Chest computed tomography (CT) revealed a 20 mm × 14 mm nodule with well-defined margins and smooth contours in the left upper segment.

Fig. 2

Contrast-enhanced three-dimensional CT (3D-CT) revealed an enhanced solitary lung nodule which was connected with linear structures suggestive of feeding artery and drainage vein.

Fig. 3

Histopathological findings revealed multiple foci of coagulative necrosis surrounded by epithelioid cell granuloma containing Langhans-type multinucleated giant cells, involving the medium-sized blood vessels in the pulmonary parenchyma. Abnormal vascular structures, such as pulmonary arteriovenous malformation, were not convincing.

Discussion

PAVM is a relatively rare disease, occurring at a frequency of 0.02%. Most of the PAVMs are congenital and considered abnormal developments of the capillaries. PAVM cases associated with Rendu–Osler–Weber have also been reported. Causes of acquired or secondary PAVM include chest trauma, thoracic surgery, hepatic cirrhosis, infections (actinomycosis, schistomiasis), metastatic carcinoma and systemic disease. Twenty eight percent of cases are considered to have no symptoms. It was reported that when a single isolated pulmonary arteriovenous malformation is 2 cm or smaller, no symptoms appear. Generally, when PAVM is 2 cm or more, symptoms such as breathing difficulty, cyanosis, hypoxemia, finger clubbing and polycythemia occur, and the rate of occurrence of severe complications, such as rupture of the malformation, hemoptysis, cerebral infarction and cerebral abscess, is approximately 30%. Therefore treatment is seriously recommended. The patient in the present case was asymptomatic and had no history of chest trauma, surgery, infection or systemic disease. Abnormal vascular structures, such as PAVM are not convincing in histopathological findings. Coincidentally, the inflammatory granuloma of the lung looked almost identical to PAVM because of the nontortuous shape with linear structures suggestive of feeding artery and drainage vein. No bacteria was detected in bacteriological culture of the resected lung granuloma. The cause of inflammation was unknown. The resection of lung granuloma is highly successful for an isolated malformation, and mortality rate is low in this surgery. Embolization is an appropriate treatment modality in multiple PAVM for which surgery is not suitable. Complications of embolization include pleuritic chest pain, pulmonary infection, air embolism, migration of coils and paradoxical embolism. Although pulmonary angiography or contrast-enhanced 3D-CT has been the standard diagnostic tool for PAVM, it has limitations in detecting PAVMs presenting as small nodules and enhanced nodules. In our case, since the enhanced lung nodule size was 22 mm in diameter, it mimicked PAVM. In this patient, it was difficult to distinguish the lung granuloma from PAVM, preoperatively. Though there is a report which shows lung cancer mimicking PAVM, to our knowledge, this is the first report of a lung granuloma mimicking PAVM.

········

Continue the case report on a lung granuloma mimicking PAVM, starting after its final sentence. The rows after the case report are not needed.

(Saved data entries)

········

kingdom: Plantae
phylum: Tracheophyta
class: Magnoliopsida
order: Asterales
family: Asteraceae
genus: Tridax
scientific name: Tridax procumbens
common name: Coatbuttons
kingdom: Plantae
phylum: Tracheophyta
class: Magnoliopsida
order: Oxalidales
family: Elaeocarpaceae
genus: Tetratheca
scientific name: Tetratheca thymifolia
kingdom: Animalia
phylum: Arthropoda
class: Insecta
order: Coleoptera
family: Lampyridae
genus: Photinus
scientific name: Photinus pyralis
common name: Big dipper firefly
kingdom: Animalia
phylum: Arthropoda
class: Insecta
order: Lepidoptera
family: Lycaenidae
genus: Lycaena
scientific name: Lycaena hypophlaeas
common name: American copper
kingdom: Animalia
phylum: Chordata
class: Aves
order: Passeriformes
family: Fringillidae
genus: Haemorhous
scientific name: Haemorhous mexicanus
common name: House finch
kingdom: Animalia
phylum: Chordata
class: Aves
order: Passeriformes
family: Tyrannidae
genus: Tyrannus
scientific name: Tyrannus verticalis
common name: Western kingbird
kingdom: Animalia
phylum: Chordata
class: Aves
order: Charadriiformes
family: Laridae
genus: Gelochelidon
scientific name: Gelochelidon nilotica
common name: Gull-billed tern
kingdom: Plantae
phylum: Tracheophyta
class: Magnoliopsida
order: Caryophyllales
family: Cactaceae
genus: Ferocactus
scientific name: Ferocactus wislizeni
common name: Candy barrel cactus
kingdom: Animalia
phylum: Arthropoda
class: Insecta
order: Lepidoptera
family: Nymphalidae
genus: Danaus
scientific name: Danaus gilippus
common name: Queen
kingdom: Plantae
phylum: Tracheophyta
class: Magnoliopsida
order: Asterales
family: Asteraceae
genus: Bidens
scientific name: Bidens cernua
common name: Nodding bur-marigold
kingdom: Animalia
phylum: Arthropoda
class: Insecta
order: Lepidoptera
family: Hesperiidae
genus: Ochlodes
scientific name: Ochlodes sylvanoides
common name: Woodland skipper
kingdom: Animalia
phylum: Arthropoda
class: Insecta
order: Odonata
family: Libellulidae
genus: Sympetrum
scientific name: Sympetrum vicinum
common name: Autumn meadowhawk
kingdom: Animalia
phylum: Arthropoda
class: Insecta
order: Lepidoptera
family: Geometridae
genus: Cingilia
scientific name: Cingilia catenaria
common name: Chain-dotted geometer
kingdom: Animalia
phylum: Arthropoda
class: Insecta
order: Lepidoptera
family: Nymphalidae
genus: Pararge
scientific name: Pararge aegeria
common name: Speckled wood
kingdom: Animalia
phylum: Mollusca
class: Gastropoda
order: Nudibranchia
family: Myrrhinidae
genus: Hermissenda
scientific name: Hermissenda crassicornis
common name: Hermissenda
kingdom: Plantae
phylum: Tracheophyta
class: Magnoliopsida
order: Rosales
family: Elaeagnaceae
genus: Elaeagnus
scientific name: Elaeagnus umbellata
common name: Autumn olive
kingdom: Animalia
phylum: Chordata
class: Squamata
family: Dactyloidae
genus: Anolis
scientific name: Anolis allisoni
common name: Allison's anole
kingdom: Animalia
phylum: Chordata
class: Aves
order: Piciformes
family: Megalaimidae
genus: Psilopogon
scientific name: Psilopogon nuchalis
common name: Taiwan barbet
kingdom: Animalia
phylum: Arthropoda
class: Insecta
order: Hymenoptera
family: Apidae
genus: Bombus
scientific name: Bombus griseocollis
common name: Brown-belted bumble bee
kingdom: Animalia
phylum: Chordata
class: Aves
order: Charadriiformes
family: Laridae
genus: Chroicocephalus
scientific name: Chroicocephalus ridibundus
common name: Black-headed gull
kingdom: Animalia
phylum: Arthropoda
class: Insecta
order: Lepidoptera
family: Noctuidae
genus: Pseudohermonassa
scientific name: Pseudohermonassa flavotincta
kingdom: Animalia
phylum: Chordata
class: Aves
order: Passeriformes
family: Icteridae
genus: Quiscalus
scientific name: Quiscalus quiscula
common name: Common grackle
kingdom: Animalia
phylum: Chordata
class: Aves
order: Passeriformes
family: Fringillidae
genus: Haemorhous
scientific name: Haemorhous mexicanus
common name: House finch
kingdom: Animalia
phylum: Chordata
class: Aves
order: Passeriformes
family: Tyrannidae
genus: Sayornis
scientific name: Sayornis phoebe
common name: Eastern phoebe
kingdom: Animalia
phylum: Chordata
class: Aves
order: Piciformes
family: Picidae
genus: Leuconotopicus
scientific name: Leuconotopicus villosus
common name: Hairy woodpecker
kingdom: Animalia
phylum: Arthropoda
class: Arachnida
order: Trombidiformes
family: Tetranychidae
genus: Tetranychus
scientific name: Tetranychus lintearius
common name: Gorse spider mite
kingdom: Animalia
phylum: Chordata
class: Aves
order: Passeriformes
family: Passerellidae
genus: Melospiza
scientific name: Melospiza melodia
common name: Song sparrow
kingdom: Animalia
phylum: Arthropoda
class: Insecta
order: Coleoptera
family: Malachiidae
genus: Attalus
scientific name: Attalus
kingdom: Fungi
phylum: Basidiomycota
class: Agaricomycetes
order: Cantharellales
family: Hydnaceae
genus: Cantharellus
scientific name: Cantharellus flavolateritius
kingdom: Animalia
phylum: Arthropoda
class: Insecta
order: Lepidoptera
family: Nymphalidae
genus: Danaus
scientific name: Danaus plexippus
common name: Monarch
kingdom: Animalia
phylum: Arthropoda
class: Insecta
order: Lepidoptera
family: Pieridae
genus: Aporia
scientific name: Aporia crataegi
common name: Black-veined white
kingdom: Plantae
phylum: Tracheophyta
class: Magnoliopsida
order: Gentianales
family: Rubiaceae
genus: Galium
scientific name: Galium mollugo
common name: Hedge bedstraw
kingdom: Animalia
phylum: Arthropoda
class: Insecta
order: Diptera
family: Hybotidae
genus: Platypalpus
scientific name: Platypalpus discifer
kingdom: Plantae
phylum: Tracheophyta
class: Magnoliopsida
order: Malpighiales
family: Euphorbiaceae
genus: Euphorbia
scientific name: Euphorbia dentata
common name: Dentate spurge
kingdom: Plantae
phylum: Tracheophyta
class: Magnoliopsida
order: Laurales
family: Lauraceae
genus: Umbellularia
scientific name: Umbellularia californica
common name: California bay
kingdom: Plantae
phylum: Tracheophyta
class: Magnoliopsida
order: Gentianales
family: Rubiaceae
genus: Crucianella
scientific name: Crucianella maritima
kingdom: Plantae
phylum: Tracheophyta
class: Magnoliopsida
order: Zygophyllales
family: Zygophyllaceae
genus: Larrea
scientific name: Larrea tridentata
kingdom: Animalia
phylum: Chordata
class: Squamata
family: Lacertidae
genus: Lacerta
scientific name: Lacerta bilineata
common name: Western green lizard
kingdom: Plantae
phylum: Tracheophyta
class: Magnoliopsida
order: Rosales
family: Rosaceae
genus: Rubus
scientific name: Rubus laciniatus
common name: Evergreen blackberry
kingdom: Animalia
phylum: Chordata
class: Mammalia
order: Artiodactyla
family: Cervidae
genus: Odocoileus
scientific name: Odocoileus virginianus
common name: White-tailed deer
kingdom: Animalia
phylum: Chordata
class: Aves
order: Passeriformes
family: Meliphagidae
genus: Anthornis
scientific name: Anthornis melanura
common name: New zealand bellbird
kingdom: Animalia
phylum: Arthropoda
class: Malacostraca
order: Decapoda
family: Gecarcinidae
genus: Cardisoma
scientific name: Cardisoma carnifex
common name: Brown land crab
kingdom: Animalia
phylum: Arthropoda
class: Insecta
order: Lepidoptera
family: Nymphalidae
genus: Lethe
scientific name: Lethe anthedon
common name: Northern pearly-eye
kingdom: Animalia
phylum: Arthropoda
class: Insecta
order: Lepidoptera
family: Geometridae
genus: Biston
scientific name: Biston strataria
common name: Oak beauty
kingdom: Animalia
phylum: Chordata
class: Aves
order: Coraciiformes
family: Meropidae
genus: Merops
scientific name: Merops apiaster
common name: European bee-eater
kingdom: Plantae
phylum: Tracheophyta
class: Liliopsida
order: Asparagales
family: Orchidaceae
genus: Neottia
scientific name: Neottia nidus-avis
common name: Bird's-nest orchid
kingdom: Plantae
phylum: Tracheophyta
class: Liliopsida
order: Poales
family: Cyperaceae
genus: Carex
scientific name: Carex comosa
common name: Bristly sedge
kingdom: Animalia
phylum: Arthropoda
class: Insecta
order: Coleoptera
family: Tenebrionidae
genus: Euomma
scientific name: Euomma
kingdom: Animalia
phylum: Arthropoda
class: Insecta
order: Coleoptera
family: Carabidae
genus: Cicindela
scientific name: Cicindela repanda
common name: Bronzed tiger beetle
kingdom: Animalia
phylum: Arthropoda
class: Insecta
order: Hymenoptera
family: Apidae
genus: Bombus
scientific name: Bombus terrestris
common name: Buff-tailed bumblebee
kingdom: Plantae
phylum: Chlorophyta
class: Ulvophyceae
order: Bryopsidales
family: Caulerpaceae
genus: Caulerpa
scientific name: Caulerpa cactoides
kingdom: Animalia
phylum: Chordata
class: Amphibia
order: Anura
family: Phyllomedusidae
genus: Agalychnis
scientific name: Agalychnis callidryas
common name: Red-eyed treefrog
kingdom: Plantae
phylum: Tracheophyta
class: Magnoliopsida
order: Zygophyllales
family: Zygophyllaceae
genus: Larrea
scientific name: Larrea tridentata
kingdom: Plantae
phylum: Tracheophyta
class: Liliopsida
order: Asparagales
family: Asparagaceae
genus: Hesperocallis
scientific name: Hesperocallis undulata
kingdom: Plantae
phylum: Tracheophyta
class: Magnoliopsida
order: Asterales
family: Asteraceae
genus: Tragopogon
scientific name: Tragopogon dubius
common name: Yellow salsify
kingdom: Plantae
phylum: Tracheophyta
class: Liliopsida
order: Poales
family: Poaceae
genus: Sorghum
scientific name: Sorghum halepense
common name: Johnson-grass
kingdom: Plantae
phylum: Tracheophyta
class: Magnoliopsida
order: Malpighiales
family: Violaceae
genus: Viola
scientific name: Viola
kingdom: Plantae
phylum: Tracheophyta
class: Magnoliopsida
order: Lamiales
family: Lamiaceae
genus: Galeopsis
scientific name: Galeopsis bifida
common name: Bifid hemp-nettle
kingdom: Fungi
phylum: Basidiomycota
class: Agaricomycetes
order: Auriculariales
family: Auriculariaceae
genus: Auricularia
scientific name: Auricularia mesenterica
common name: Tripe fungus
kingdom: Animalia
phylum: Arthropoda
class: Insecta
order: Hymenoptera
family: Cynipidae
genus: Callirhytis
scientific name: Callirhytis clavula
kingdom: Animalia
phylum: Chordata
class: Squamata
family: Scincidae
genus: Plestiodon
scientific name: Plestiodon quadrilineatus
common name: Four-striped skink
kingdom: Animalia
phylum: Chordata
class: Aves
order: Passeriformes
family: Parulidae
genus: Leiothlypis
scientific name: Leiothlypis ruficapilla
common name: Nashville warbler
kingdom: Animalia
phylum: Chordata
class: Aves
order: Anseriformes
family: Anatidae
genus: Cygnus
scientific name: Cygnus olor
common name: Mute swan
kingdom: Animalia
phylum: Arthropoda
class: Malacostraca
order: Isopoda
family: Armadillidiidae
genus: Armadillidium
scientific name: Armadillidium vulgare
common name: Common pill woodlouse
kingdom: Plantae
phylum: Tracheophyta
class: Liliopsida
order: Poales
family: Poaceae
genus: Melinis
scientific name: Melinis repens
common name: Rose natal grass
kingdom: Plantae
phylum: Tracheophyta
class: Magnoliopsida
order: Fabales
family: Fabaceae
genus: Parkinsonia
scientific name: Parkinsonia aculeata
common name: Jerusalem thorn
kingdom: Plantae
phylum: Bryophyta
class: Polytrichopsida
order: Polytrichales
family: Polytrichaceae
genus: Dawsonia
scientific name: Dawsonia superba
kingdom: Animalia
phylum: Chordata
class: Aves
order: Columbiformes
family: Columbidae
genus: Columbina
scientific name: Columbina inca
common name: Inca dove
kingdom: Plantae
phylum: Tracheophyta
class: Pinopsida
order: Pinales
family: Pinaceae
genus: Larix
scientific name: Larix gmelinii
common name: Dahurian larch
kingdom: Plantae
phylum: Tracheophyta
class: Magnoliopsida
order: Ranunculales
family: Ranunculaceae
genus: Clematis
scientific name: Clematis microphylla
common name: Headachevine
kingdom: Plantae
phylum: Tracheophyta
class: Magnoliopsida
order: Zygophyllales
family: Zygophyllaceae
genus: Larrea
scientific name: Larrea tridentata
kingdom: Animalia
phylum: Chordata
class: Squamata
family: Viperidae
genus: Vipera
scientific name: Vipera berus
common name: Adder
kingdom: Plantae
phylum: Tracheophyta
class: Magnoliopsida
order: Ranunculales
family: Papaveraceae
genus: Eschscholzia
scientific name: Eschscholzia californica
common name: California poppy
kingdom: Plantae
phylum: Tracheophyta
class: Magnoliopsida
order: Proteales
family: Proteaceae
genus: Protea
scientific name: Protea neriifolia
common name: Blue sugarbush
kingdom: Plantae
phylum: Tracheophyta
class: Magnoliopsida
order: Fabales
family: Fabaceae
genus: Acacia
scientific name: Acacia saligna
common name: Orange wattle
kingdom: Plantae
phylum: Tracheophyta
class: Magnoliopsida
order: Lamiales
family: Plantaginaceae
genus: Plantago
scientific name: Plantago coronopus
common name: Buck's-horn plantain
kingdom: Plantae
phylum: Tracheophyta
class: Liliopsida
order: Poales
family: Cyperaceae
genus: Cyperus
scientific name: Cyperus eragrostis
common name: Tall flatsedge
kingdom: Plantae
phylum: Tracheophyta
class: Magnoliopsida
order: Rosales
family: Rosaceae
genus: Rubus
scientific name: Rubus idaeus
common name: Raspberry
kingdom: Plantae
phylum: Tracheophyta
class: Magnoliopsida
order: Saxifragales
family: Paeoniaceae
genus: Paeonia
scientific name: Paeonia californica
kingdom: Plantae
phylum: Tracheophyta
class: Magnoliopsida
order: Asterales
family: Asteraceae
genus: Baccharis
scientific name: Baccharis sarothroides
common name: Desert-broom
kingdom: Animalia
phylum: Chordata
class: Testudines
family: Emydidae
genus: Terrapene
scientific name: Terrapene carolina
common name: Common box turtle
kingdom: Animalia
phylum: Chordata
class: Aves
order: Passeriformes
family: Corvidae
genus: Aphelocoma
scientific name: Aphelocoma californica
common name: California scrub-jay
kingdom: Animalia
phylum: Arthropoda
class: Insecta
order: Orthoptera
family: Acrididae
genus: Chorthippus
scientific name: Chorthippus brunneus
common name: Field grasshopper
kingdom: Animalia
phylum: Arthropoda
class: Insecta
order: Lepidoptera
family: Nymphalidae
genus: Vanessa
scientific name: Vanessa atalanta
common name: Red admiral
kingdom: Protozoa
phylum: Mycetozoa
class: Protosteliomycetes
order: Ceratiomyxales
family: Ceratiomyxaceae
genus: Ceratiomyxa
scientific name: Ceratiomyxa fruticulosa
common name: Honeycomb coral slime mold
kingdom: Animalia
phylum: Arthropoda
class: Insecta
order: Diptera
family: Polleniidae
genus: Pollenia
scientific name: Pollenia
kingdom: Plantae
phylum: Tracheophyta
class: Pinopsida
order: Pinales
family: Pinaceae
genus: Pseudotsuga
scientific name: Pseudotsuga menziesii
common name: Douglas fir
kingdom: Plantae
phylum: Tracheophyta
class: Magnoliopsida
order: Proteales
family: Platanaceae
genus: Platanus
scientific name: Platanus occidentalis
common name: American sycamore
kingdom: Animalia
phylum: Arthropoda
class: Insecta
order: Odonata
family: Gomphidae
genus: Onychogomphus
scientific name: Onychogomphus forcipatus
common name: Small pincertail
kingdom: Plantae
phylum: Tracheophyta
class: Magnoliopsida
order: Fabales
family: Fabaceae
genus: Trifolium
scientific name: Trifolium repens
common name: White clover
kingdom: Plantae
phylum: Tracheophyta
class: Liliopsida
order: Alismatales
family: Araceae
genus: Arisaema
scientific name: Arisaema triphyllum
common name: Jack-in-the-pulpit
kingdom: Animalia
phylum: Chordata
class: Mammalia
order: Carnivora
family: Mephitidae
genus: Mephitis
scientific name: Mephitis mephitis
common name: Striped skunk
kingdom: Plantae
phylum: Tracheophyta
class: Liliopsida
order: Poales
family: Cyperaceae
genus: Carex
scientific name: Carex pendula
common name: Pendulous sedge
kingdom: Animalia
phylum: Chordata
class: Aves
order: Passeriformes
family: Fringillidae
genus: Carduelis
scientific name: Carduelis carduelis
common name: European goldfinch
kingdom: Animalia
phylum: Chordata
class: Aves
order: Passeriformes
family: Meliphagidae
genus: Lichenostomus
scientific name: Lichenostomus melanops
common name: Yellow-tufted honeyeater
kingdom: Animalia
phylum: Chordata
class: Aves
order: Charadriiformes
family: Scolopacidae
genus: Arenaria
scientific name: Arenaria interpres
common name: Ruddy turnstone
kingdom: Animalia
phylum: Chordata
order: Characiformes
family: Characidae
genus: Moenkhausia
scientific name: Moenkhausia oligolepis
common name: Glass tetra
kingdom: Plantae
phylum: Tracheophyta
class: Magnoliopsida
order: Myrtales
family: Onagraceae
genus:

········

» EXPECTED ANSWER
Conclusion

In conclusion, clinicians should pay particular attention to enhanced nodules to rule out a variety of disorders, including neoplasm, infection, inflammatory and vascular abnormality when PAVM was suspected. For the purpose of not only diagnosis but also for safety in treatment of PAVM, the surgical approach seems appropriate.

Conflict of interest

None.

Funding

None.

Ethical approval

Written informed consent was obtained from the patient for publication of this case report and accompanying images. A copy of the written consent is available for review by the Editor-in-Chief of this journal on request.

Author contributions

Yoshinobu Ichiki: study design, data collections, data analysis, writing; Junji Kawasaki: data collections; Takayuki Hamatsu: data collections; Taketoshi Suehiro: data collections; Makiko Koike: data collections; Fumihiro Tanaka: study design, data collections, data analysis; Keizo Sugimachi: data collections.